I like to think I’m pretty suspicious – I regularly put the phone down on anyone trying to sell me insurance, or trying to get me to register now to for the free compensation owed me by banks who sold me ‘iffy’ policies that even now I had no idea I even owned (and indeed probably don’t).
I also regularly challenge people who call me from phone companies offering new deals, on the grounds (1) “How do I know you’re not a fraudster operating out of the back bedroom of a semi-detached in Hounslow?”; and (2) “Look, if I had wanted any of your confounded products, I’d have called YOU … goodbye, I don’t respond to unsolicited junk calls!”
Then yesterday I may have got caught out.
I’d been out for a food shop (always a stressful expedition for me) and had just got home. I hadn’t bothered to take my mobile phone with me, so upon my return I checked to see if I’d had any messages.
One missed phone call and one text message. Both were from my electricity supplier – I was being asked to call them back. I had several other things to do, but I figured I might as well spend a couple of minutes ‘killing’ this contact (it might even be an important matter).
I rang the number and got told ‘by an automated system’ (as it was announced), after having to confirm my designated telephone number, that I currently owed them an outstanding £211.
Well, no – not really. But, trying to keep in tune with my New Year resolution to be more positive and dynamic, I thought “Why not? Let’s get it over with” and duly went through the process of giving my credit card details. The system confirmed that it had gone through and thanked me for paying … and then I rang off.
Ten minutes later I suddenly sat up in my armchair and thought “Just a minute! Suppose that call was from a semi-sophisticated fraud operating from the back bedroom of a semi-detached in Hounslow?!?”
I therefore dashed to my computer and went online to said energy supplier’s website with the intention of signing in to ‘My Account’ and checking that the payment had been made.
My frantic attempt was rejected – either my ruddy email address or password was incorrect. This was ridiculous – I was trying to get in from my email account and the password I tried was the one I’ve had stashed in my diary for years!

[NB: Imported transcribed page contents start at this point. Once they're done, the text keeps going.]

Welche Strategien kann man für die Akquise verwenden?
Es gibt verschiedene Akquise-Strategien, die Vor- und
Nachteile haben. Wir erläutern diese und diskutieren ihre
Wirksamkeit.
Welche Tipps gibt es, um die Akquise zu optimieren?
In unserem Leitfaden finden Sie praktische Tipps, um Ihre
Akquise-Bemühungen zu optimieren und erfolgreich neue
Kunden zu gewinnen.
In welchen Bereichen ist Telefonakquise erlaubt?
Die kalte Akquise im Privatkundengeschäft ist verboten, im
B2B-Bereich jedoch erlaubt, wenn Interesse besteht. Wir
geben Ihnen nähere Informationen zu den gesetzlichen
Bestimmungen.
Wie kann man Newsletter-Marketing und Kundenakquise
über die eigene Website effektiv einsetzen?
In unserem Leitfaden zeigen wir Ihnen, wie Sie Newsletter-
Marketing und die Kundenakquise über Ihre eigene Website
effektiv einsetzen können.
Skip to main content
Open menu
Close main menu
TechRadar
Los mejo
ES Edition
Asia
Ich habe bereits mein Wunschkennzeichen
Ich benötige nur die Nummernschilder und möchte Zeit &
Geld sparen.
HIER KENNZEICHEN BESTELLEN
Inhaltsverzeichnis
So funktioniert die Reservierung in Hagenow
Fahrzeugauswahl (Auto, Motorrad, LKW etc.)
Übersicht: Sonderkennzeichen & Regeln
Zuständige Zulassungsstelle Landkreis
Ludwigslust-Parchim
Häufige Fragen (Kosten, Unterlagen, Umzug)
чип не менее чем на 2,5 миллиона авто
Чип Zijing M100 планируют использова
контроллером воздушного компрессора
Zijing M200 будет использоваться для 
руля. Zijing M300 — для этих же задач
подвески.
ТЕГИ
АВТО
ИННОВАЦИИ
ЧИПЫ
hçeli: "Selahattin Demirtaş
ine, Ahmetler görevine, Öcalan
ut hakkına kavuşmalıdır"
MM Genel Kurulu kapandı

Struggling to reach a human being for help, I eventually got through to a customer chat-line [by which I mean a system of two people typing ‘live’ to each other] and explained that I was trying to check I hadn’t been conned by a fraud … but couldn’t do so because their site wouldn’t let me in.
It took half an hour to arrange to ‘re-apply’ for an account with them and set a new password. I decided to wait a few more hours before going in and checking that my outstanding bill had indeed been paid.
I’m typing this at 0150 hours on Friday morning, having just signed in to my electricity supplier account … and seen that I apparently still owe £211.
Is this just a case of my payment not yet having been registered on the system … or it is the case that I’ve been conned? I’ve got no means of finding out until office hours this morning.
The Government should pass a law immediately banning all commercial organisations from phoning people at home.
The fact is that, every year in Britain, hundreds of thousands of senior citizens like me must be fleeced of the contents of alll manner of bank accounts, savings and pensions because these swine get to them and – being law abiding people just wanting to keep their noses clean, not wishing to fail in their civic duty – we naively pay out as invited.
Make them send hard copy paper invoices … and accept cheques as well. That system worked perfectly well for decades – why was it ever changed?